I wrote this last year while my husband was deployed to Afghanistan, but still hold sjust as true:
As a sixteen year old junior in high school I didn’t realize how one day would shape the rest of my life. I didn’t know then that what had happened would become the life I was to be a part of. I didn’t understand its true significance. Like others who watched the planes fly into the New York Coty Trade Centers, I had a hard time processing what was going on. Why were they saying we were under attack? Who was attacking us? Did this mean war? Why were civilians targeted? Why? Why? Why?
Although it has been (ten) years I still remember everything about that day. I remember getting the news about a plane hitting the tower before the first bell rang at 7:20 A.M. I remember trying to do math as the TV remained on, but muted in the corner constantly drawing my attention as news bulletins and updated flashed across the screen and I remember the gasp and the deadly silence of the class when the second plane hit. The bells still rang and my day went on, but classes didn’t.
Second hour Spanish class I was lucky enough to sit next to my best friend Zach. My teacher said there was no way she could teach when our nation was in such a crises and the whole hour I remember Zach and I sat hand in hand as we watched the towers fall. I cried; we all cried. It was so sad to know the thousands who perished. It hurt hearing people frantically calling into the news stations searching for their loved ones. It hurt because the safety our nation had always felt had been destroyed within a couple of hours.
Classes crept by and the halls were filled with people crying for people they knew in New York. As word hit that another plane had hit the Pentagon there was no debating that this was indeed an attack. Who would do this to us though? Teachers tried to comfort us, but they were just as disoriented as the rest of us. No one had answers and no one knew what to do.
(Ten) years have elapsed and that tragic day has fallen from the minds of many. What was so catastrophic and unexplainable had to many people become just another story for the text book. On the anniversary the hero’s and fallen are remembered, but it is now talked about as if it had happened decades ago. As if we were not still fighting the same war, the war my husband is now in Afghanistan fighting for. I know (ten) years before I never realized how personally involved I would become in all of this. How close this war would touch my heart.

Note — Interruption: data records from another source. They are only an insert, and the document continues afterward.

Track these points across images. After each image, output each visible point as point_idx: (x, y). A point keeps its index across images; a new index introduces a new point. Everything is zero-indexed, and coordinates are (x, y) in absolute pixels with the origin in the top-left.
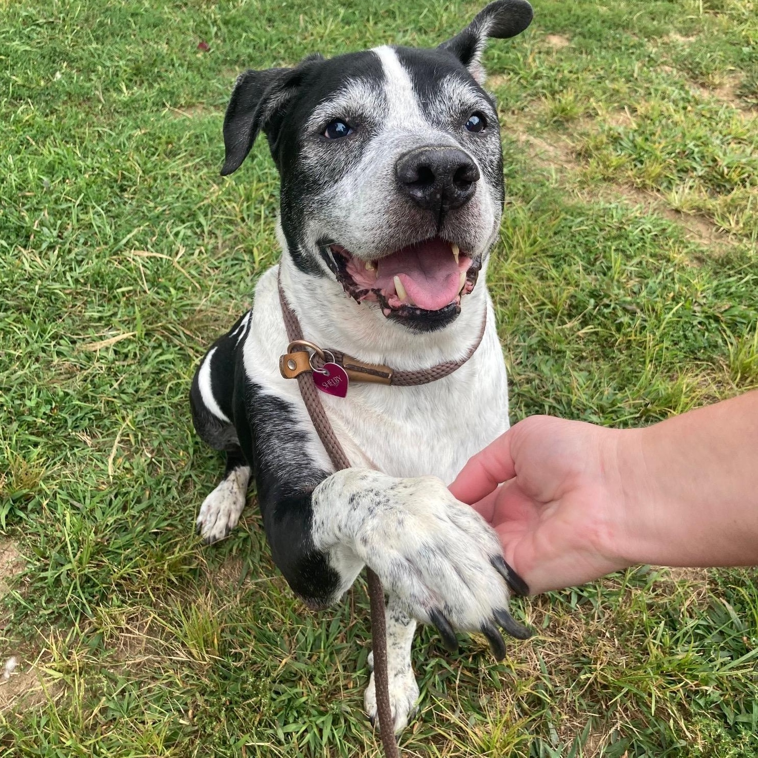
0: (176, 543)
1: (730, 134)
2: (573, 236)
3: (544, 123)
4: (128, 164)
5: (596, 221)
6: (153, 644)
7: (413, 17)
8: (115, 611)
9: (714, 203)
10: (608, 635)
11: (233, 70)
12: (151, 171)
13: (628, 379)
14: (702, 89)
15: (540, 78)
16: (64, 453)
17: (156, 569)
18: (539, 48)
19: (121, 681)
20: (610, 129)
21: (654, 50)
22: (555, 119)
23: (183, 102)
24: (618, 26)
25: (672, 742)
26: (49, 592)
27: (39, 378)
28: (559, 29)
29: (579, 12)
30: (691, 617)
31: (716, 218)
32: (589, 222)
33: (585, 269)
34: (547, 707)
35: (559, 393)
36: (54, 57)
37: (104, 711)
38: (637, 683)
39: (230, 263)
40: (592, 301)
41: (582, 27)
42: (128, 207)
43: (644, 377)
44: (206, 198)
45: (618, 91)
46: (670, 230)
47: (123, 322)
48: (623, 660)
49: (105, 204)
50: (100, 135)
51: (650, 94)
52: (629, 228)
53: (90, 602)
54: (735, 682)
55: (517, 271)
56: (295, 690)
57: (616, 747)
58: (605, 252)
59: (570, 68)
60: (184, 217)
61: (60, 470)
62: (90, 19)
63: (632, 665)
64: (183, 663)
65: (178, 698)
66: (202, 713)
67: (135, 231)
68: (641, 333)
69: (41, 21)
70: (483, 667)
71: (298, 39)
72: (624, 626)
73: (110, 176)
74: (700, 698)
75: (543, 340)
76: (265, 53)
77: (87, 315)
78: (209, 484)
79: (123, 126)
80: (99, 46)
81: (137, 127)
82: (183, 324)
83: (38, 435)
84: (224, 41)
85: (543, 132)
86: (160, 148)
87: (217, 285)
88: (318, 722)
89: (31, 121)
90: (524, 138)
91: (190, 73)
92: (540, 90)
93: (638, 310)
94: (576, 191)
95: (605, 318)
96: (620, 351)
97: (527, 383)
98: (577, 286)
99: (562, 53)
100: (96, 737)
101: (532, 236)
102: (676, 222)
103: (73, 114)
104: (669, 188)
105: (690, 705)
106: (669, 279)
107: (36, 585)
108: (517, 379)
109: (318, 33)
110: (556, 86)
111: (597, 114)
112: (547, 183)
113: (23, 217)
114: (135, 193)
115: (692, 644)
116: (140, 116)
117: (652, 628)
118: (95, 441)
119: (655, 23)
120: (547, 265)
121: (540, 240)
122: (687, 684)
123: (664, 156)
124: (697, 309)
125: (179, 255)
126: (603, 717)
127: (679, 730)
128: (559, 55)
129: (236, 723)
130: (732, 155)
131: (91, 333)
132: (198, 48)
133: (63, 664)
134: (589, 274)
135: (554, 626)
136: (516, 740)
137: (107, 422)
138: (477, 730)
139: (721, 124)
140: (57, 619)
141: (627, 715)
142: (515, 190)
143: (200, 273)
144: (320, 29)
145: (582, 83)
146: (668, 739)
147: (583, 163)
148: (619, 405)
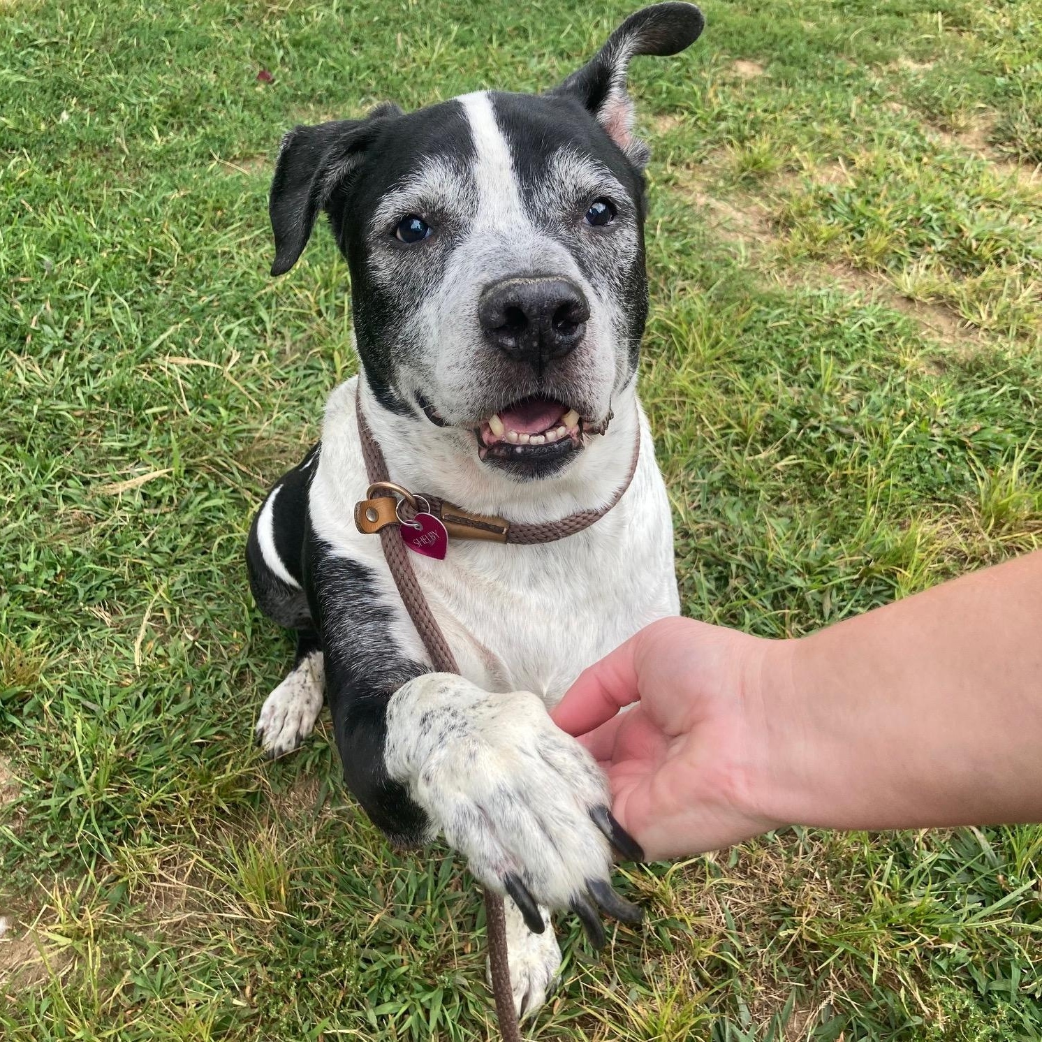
0: (229, 758)
1: (979, 195)
2: (768, 333)
3: (730, 180)
4: (162, 237)
5: (800, 314)
6: (197, 896)
7: (552, 37)
8: (145, 852)
9: (958, 288)
10: (817, 875)
11: (306, 109)
12: (193, 248)
13: (843, 528)
14: (942, 134)
15: (725, 119)
16: (74, 636)
17: (201, 794)
18: (722, 78)
19: (152, 948)
20: (819, 188)
21: (878, 81)
22: (744, 174)
23: (237, 152)
24: (829, 49)
25: (903, 1019)
26: (53, 827)
27: (38, 532)
28: (749, 52)
29: (777, 29)
30: (929, 849)
31: (962, 307)
32: (791, 315)
33: (785, 379)
34: (735, 975)
35: (750, 548)
36: (59, 90)
37: (128, 989)
38: (856, 940)
39: (301, 373)
40: (795, 422)
41: (781, 50)
42: (161, 297)
43: (864, 525)
44: (268, 284)
45: (829, 137)
46: (899, 325)
47: (155, 455)
48: (837, 909)
49: (129, 294)
50: (122, 198)
51: (873, 140)
52: (844, 323)
53: (109, 840)
54: (988, 937)
55: (693, 382)
56: (392, 957)
57: (829, 1028)
58: (812, 355)
59: (765, 106)
60: (238, 310)
61: (68, 659)
62: (109, 38)
63: (850, 915)
64: (237, 922)
65: (231, 970)
66: (264, 990)
67: (171, 330)
68: (860, 465)
69: (41, 41)
70: (647, 922)
71: (395, 67)
72: (838, 863)
73: (136, 254)
74: (941, 959)
75: (728, 475)
76: (350, 85)
77: (106, 445)
78: (273, 677)
79: (154, 186)
80: (121, 76)
81: (174, 187)
82: (236, 456)
83: (37, 611)
84: (294, 69)
85: (728, 192)
86: (206, 216)
87: (284, 403)
88: (423, 1001)
89: (27, 179)
90: (702, 200)
91: (246, 113)
92: (725, 136)
93: (857, 434)
94: (773, 272)
95: (813, 445)
96: (832, 489)
97: (708, 534)
98: (775, 402)
99: (754, 86)
100: (118, 1026)
101: (714, 335)
102: (907, 313)
103: (85, 170)
104: (898, 268)
105: (927, 968)
106: (899, 392)
107: (35, 817)
108: (693, 528)
109: (422, 58)
110: (746, 130)
111: (801, 168)
112: (734, 262)
113: (16, 312)
114: (171, 277)
115: (930, 886)
116: (177, 171)
117: (877, 865)
118: (116, 619)
119: (879, 44)
120: (734, 373)
121: (724, 339)
122: (923, 940)
123: (891, 224)
124: (936, 431)
125: (233, 362)
126: (810, 987)
127: (912, 1003)
128: (749, 88)
129: (310, 1004)
130: (982, 222)
131: (111, 470)
132: (258, 78)
133: (72, 926)
134: (790, 385)
135: (745, 865)
136: (693, 1022)
137: (133, 593)
138: (639, 1008)
139: (967, 182)
140: (63, 864)
141: (843, 984)
142: (691, 272)
143: (262, 386)
144: (424, 53)
145: (780, 126)
146: (898, 1015)
147: (782, 234)
148: (831, 563)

(Ten) years later and I still don’t have any new answers, just new information as my husband writes, “I can’t help but question why we are here. I know we are trying to help these people gain freedom and a better life, but they hate us. They hate what we stand for. They hate what we believe in…then I think of all the innocents that will ultimately be helped by us and I am ashamed for thinking of the easy way out.” Nine years later and we still don’t know who is friend and who is foe as he continues in a different letter, “It is a land destitute of joy. It’s a place of heat, pain, and sorrow. The children are raised on lies of hatred and anger and the adults thrive off of death and terror. We’ve come to this place to help build it up, to try and give these people a boost to live happier more fulfilling lives and they smile and give thanks and as soon as we start to walk away they continue to make instruments of our destruction.”
I never would have guessed that the sixteen year old girl watching these images would become the wife of a soldier who fought to protect my freedom. Married to a man who fought to protect the countries freedom and to secure a safety we lost on September 11, 2001. My husband is my hero and an honorable man because although he sometimes cannot see his contributions to a definite outcome, he believes in what he is doing, which is why he has pledges his life to the United States Army.
This September 11th is very different for me as I realized more acutely that there has been more blood spilt that just on that fateful day and a couple of weeks ago I feared my husband’s name would be added to the list of those who dies fighting for this cause when he was wounded. As he says though, he still has “fight left and a work to do” and he excitedly returned to duty as soon as he recovered.
I never would have imagined how long this war would last and how much it affects each and every one of us whether we realize it or not, so I beseech each of us to recognize the war that still goes on around us and to remember to give the reverence and respect for those who will never return home to their family because of terrorists.